そんな事を考えながら、ケイトは後ろから飛びかかってきたモンスターに、カウンターで殴り飛ばした。
トランフィヴノイズを使わずマトイで殴ったのは、ちっぽけな対抗心かもしれない。
カウンターを決めたケイトであるが、いまだに索敵系のスキルは覚えていない。
反応したのは隠蔽のスキルリングの隣、親指に嵌められているオートカウンターのスキルリングであった。
スキルリングなんて物はこの地上で知られていない。
ダンジョンの奥深く、勇者が到達できた場所よりも更に奥で手に入れた物だからだ。
ケイトはやはり、本来召喚される人間では無かった為か、スキルの習得が極端に遅い。
今覚えているスキルは武器を扱う熟練度系のスキルで、センスを問われるスキルは覚えていない。
それも、時を止めて何年も使用した上で習得したスキルである。
天才肌なツムギに少し劣等感を感じながらも、ケイトはレベルの暴力で敵を倒していく。
2人の戦い方に対して、ミステルトはファンタジーらしく炎を使って敵をまとめて撃破する。
青銀の髪で火を使うのはおかしいのだが、ミステルトはドラゴンである。
属性などではなく、種族の特性として、まるで忍者漫画よろしく口から火を吐き出しているのだ。
見た目は綺麗な女性が火を吐き出す様は、初めはケイトもツムギも苦笑いであった。
本人は「やっぱり大群をまとめて倒すにはこれが一番なのじゃ」と笑っていたので、見た目の美しさに対して残念さが際立つ。
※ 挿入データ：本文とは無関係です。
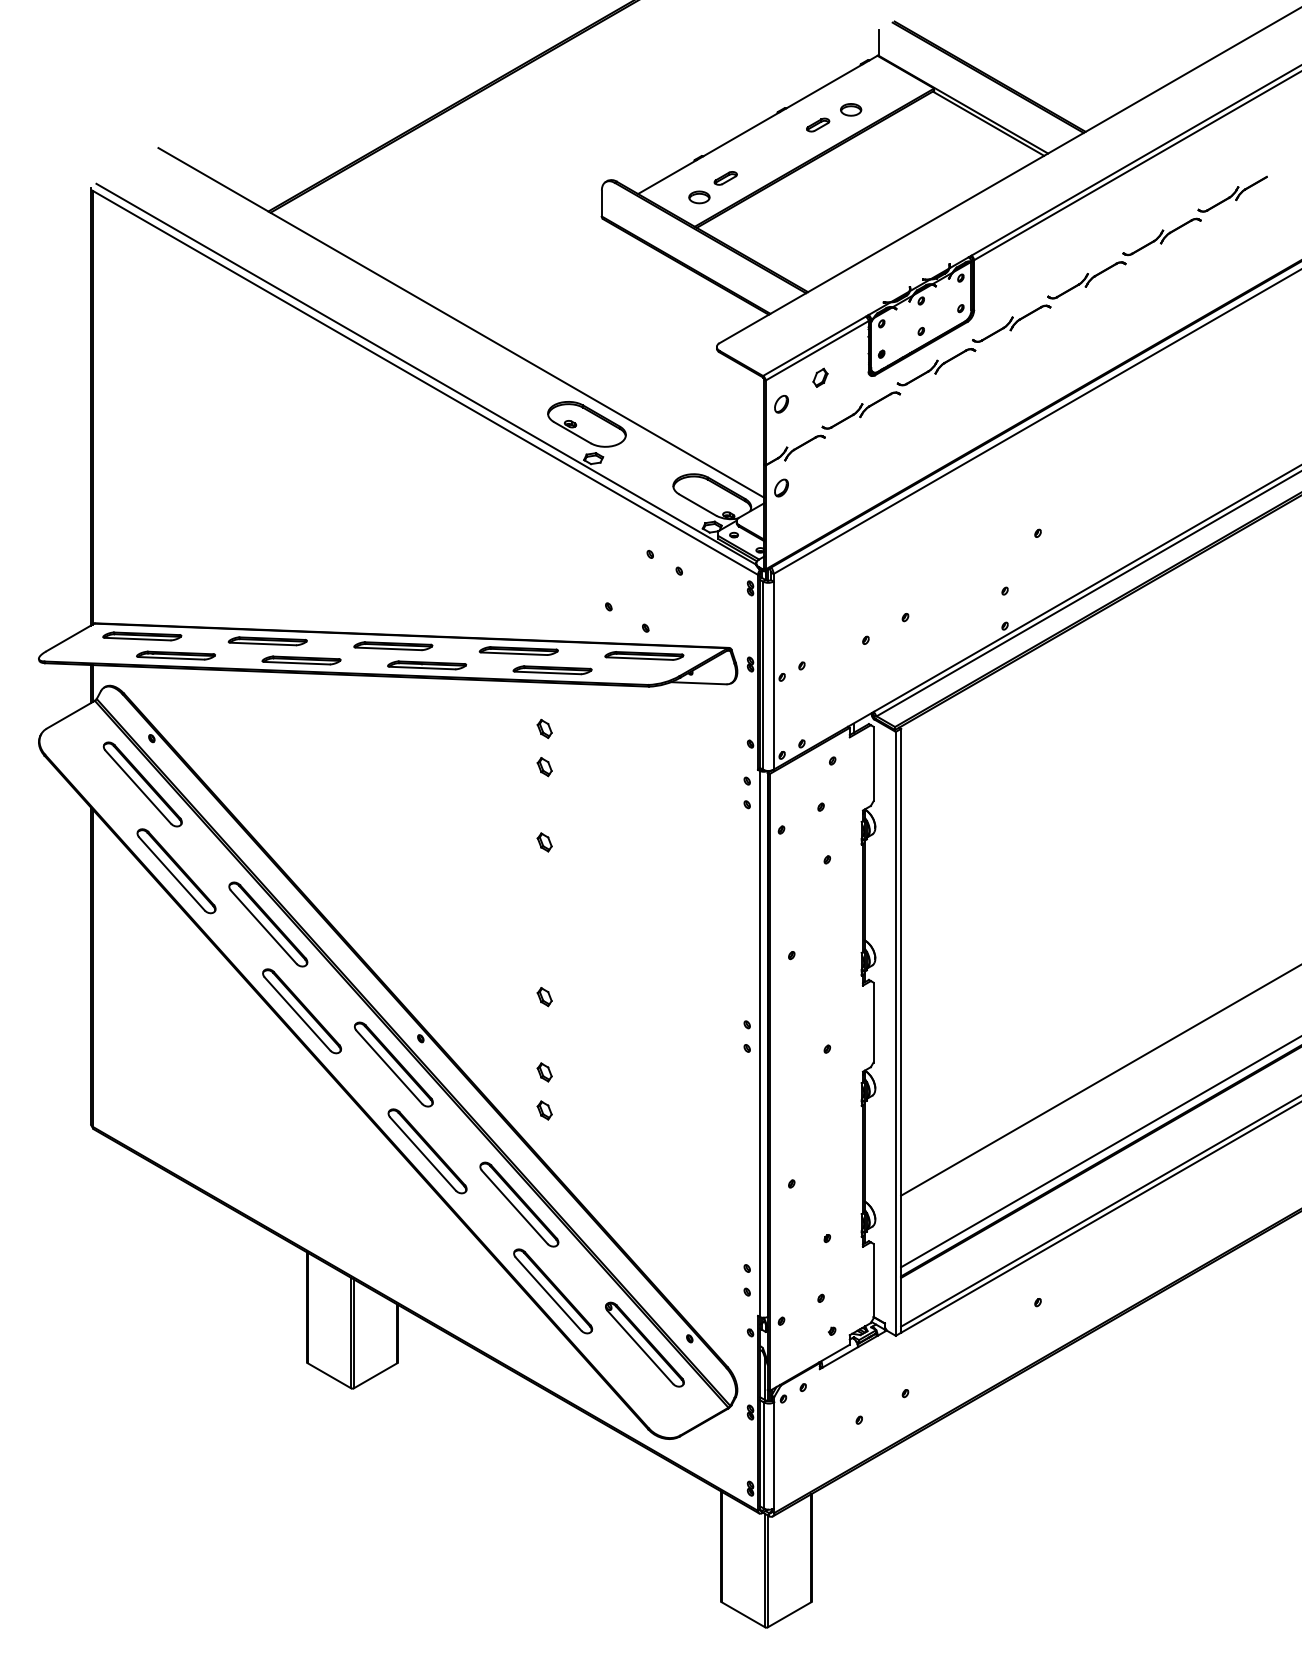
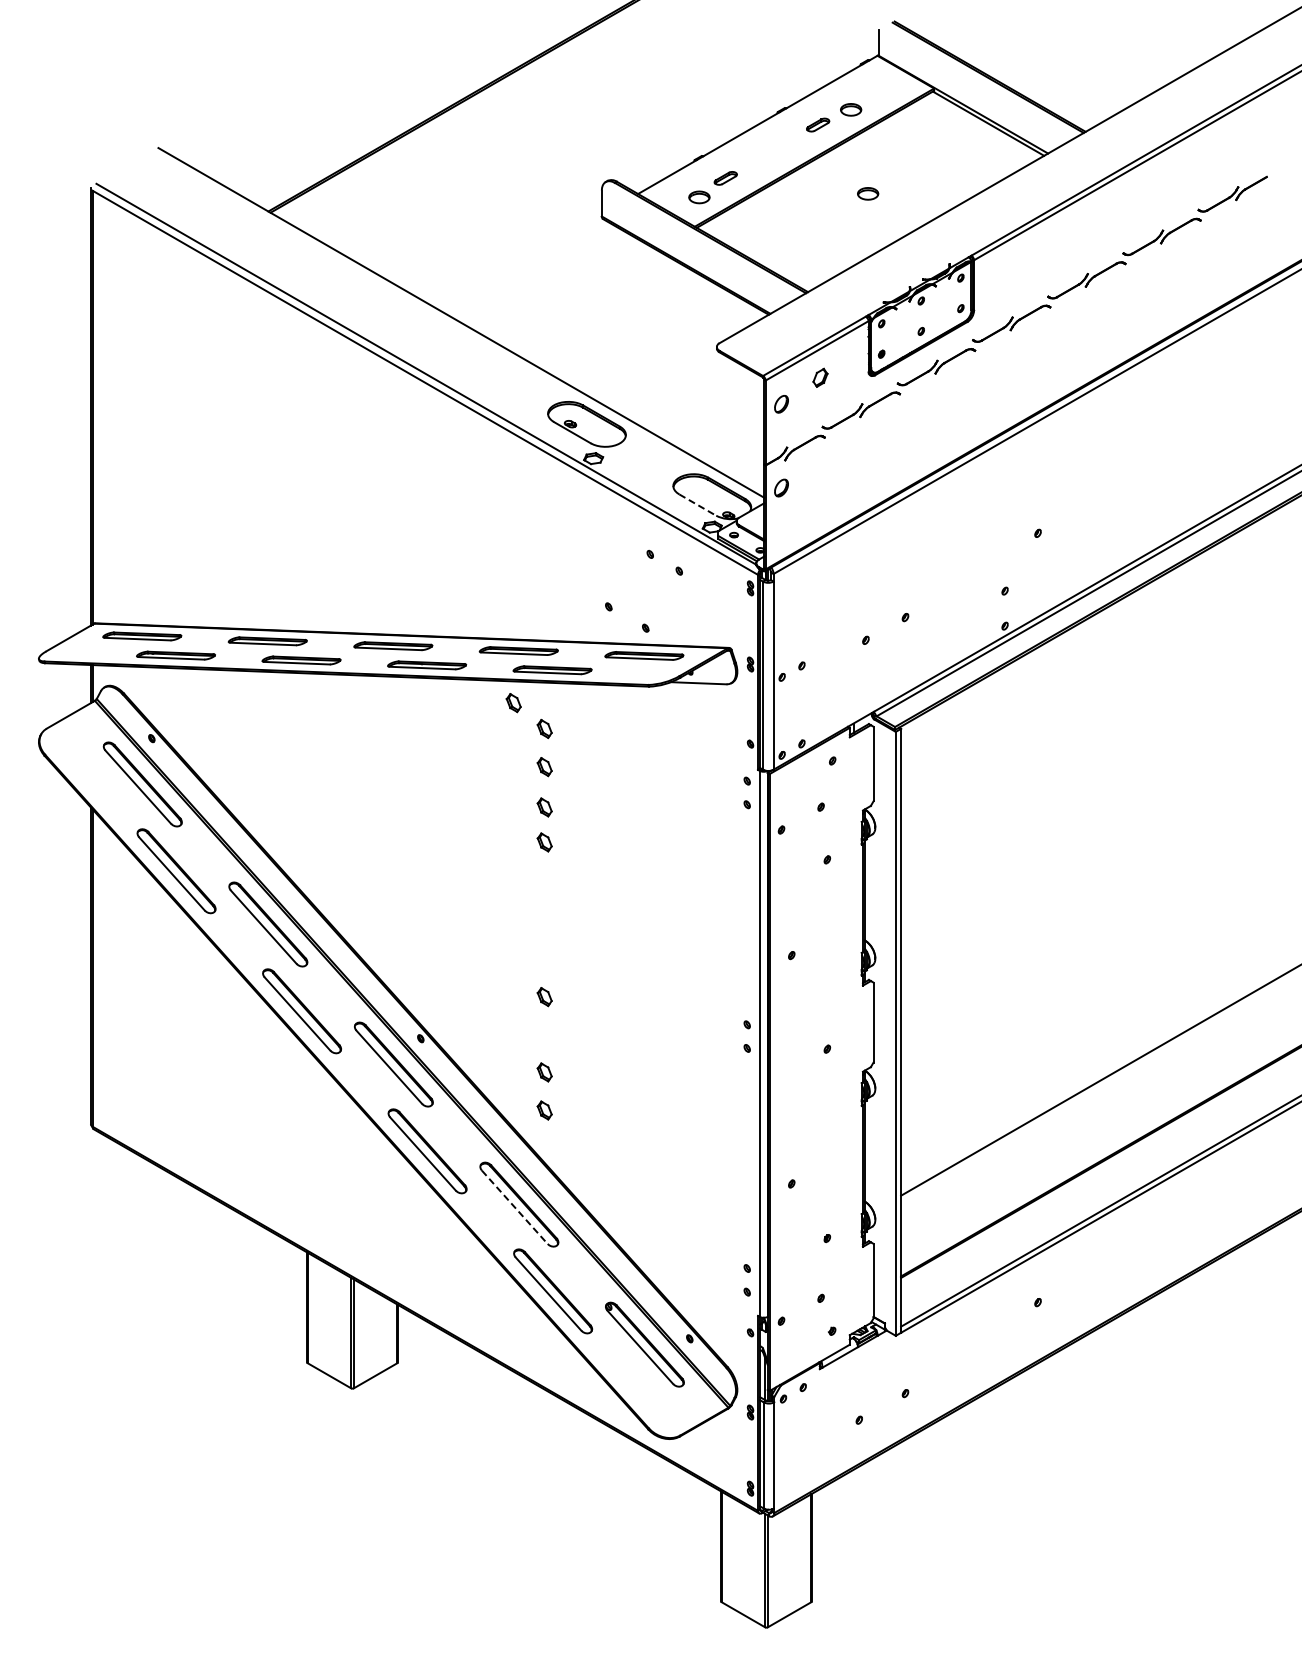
part at (868, 193): none -> present
line at (698, 505): solid -> dashed
part at (513, 703): none -> present
part at (544, 807): none -> present
line at (1099, 1152): present -> none
line at (515, 1207): solid -> dashed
バラバラな戦い方ではあるが、謎に自然に連携を見せたりもするのはそれぞれのセンスなのだろう。
モンスターを全滅させた後、ミステルトの道案内にケイトが質問した。
「この森の中に精霊がいるのか?」
「いや、もっと向こうなのじゃ!」
3人は今、樹海の中に居るのだが、この森の中に居るのでなければ回り道という選択肢もあったはずである。
「疲れた……」
ツムギは、もともとめんどくさがりもあり、樹海に入ってからの連戦に疲れを見せていた。
「精霊の所まで、真っ直ぐ行くのが一番近いからこっちであってるのじゃ!」
ドラゴンの感覚からすれば、目的地までは、直線距離で向かう物なのだろう。
その言葉を聞いて、ケイトは待ったをかけた。
「ミステルト、森に入る前に向こうに山が見えたのは覚えているか?」
「うむ、覚えているのじゃ!」
「その山の手前に精霊はいるのか?」
「いや、もっと向こうなのじゃ!」
ケイトは察した。ミステルトに任せていては、結局時間がかかってしまう事を。
「真っ直ぐ行くのは逆に効率が悪そうだ。 近くの町に行って作戦を立てよう。 ツムギも疲れてるみたいだしな」
ケイトがツムギを見ると、ツムギは町に行く提案に親指を立ててグットと意思表示を返して来た。
「むう、そうなのじゃ?」
「ああ。ちゃんと説明するから。 とりあえずちょっと待て」
ケイトは、収納から地図を取り出して、色々と確認する。
「多分こっちに町があるな。 町についてから宿屋で話し合おう。 ほら、ミステルト、あとフカフカで寝たいだろう?」
「おお、あのフカフカは良いのじゃ。 町へ行くのじゃ!」
日本のベットに遠く及ばないまでも、そこそこ良い宿のベットは、岩場で過ごしていたミステルトにとって衝撃の寝心地だった様だ。
直線距離をただ真っ直ぐ行くミステルトの案内を考え直して作戦を立てるために、ケイト達はルートを変更して町へと向かうのだった。